John Piper explains that “the focus is not on same-sex desire, but on same sex practice. And notice that homosexual practice is not singled out but included with other ways of sinning: idolatry, adultery, stealing, greed, drunkenness, reviling, etc. The point is not that one act of homosexual or heterosexual experimentation condemns you, but that returning to this life permanently and without repentance will condemn you “Men who practice” — who give themselves over to this life, and do not repent — “will not enter the kingdom of God.” They will perish. (Sermon: Let marriage be held in honour by all”, 2012)

It seems clear that the apostle Paul would not have tolerated openly practicing homosexuals as members (much less in leadership) of a Christian congregation. The Christian Scriptures identify this activity as something some of the Corinthian believers had been involved with, past tense. Paul makes clear that some of the members of the Corinthians church were former homosexuals (1 Cor. 6:11). This shows that true transformation of homosexuals is possible in Christ. The Christian Scriptures identify this activity as something some of the Corinthian believers had been involved with, past tense.
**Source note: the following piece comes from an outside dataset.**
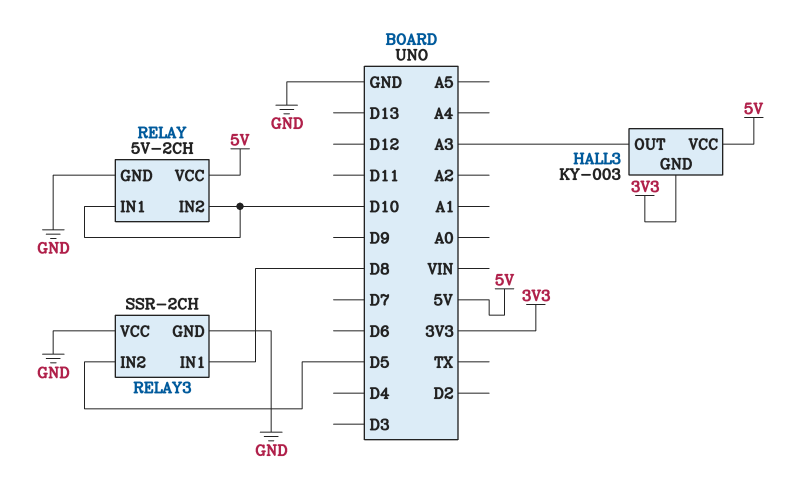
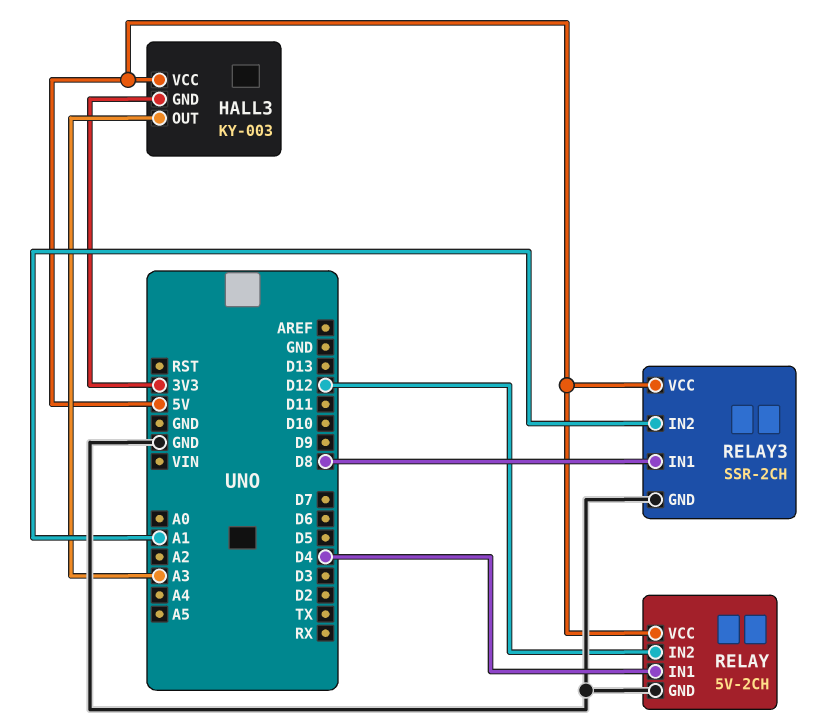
RELAY pin IN1: D10 -> D4
RELAY pin IN2: D10 -> D12
RELAY3 pin IN2: D5 -> A1
RELAY3 pin VCC: GND -> 5V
Paul makes clear that some of the members of the Corinthians church were former homosexuals (1 Cor. 6:11).

This shows that true transformation of homosexuals is possible in Christ. For Paul says to the Corinthians, “such were some of you, but”, emphasizing their actions as past tense, “but you were washed.” If it’s not sinful, why need to be washed? “But you were sanctified.” What’s the need for that if it’s not something that is unholy? “But you were justified in the name of the Lord Jesus Christ and in the Spirit of our God.” That is what the gospel does to those who hear the message of our sin and brokenness, and believe the bible that God, by His Spirit, restores us in Christ to how He intended us to live.